Notes: I got this idea when my dad commented on his thoughts that I don't like being alone. Then, this idea just hit me. I hate it when parents think they know you, when in reality, they couldn't be farther from the truth. I'm going to try and make one for each of the newsies. They will all be in modern day.

XXX

My parents say that no one likes being alone. Well, then they don't know me very well. Just because they were a kid once, they assume that we're exactly the same. How can they expect everyone to be the same...or even understand the mind of a pessimist?

You might have to look around a bit before spotting me in the crowd. If you watch closely in the school hallways, you'll usually find me leaning against the wall or against the lockers, arms folded and a scowl on my face. People see that and immediately know to leave me alone.

You would think the black clothes and the steady glare would scare everyone away. I can't count the times I've wished that everyone would simply shut up and let me have a few minutes of peace. But I guess it's too hard for their overactive minds to understand.

A few people don't seem to get the message. I guess my next step is to stop people from staring in my direction. A pessimist in a school of optimists stands out a lot. The sound of loud laughter to my right catches my attention and I glare at them. How can they be so happy? Any laughs at a joke are only temporary, so there's really no reason to laugh at all.

Guy and girls push passed me, trying not to pay attention to me, scared that I'll hurt them if they look too closely. A lot of people mistake me for being goth, but I'm not. The fact is, I'm as close as you can get without actually being it. Everything about me is very ironic.

For example, my parents are the most cheerful people in the world, at least that's how they seem. Me? I'm their optimistic son, who never socializes and stays in his room all day. I never get phone calls or invitations to parties. They don't understand that that's just the way I like it.

At the first party I was invited to, I stood in the corner the entire time and never moved. I stared at the people surrounding me, which resulted in scaring most of them. That might have been the first party, but it was also the last. And the thing was, I didn't care to go to another. It was a waste of valuable time. After that, my parents never forced me to go to a party again.

Now, if they even hint at socializing, I'm immediately off in another world and 'forget' that they mentioned it. Was that party tonight at 7? I thought it was tomorrow. I think they're beginning to see the picture this time.
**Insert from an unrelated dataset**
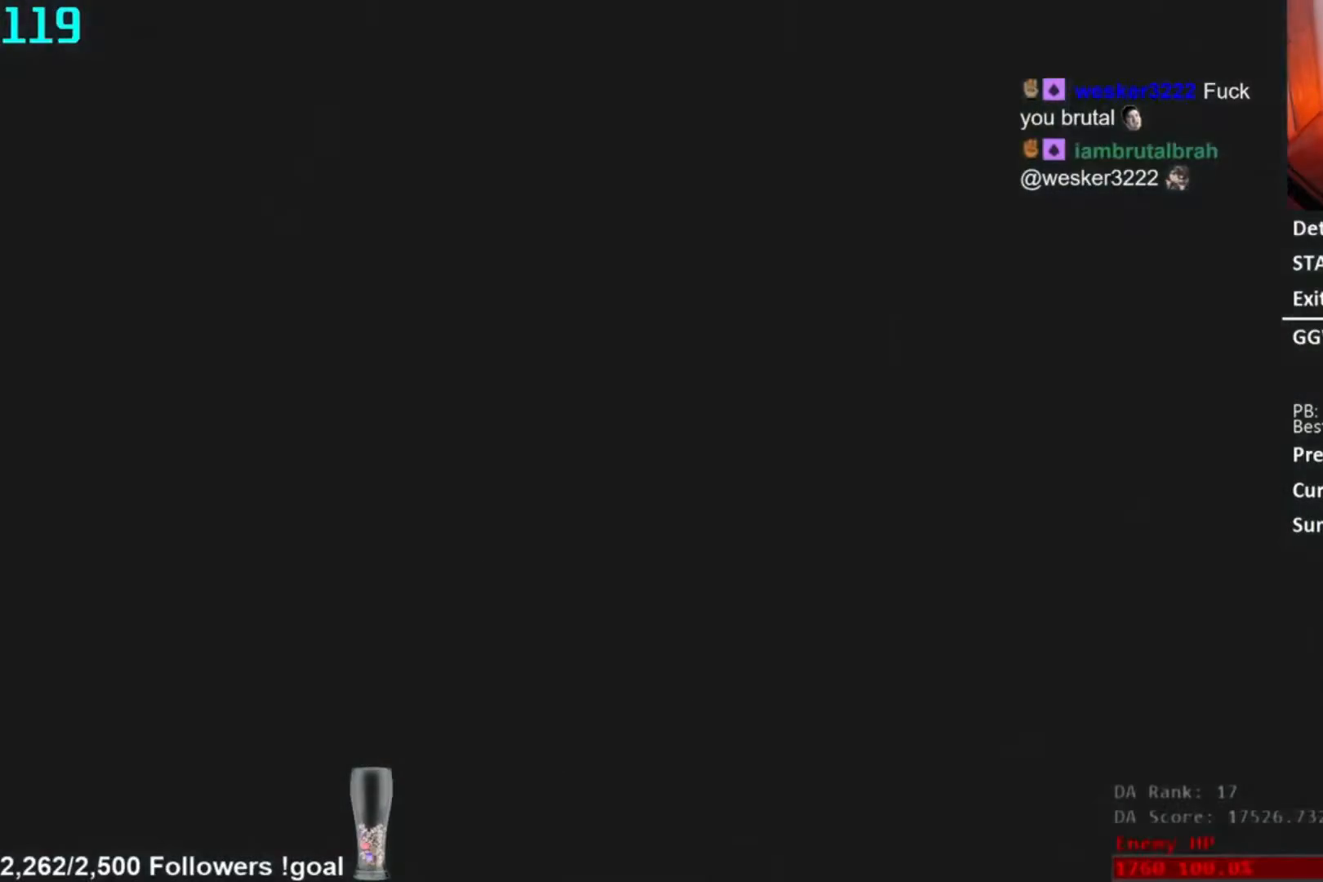
{"buttons": [], "right_stick": "center", "button_events": []}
Something else that's ironic? The t-shirt that I'm wearing. It has a gigantic smiley face on it. It seems perfectly normal until you note the large 'X' drawn on it in permanent marker. I know this seems strange, but I do like smiley faces. Even stranger because I'm a guy. I guess just seeing them reminds me that I'm different from everyone else. And they are very simple to draw, very unlike me...I'm very complicated to understand.

There are some things everyone should know about me. One, never make direct eye contact. Okay, so that's not really needed, but after I yelled at one kid who was staring at me, nobody dared to look me directly in the eye again.

The next thing you should know is not to try and make me smile. There's this one girl who simply won't leave me alone. I try to avoid her as much as I can. She'll do just about anything to make me act cheerful. So far, she hasn't gotten her wish. No matter how many times I tell her to go away, she won't listen.

She pops up at the most unexpected moments, her face practically begging for me to smile if only for a second. All she receives for her hard work is a perfectly placed scowl and occasionally a low growl of annoyance. She kinda gets in the way of the whole 'loner' thing.

Maybe someday everyone will understand just why I like being alone. Just maybe they'll get the point that I don't like smiling, laughing or even socializing in general. And maybe, just maybe, my parents will understand someday that I like being a loner.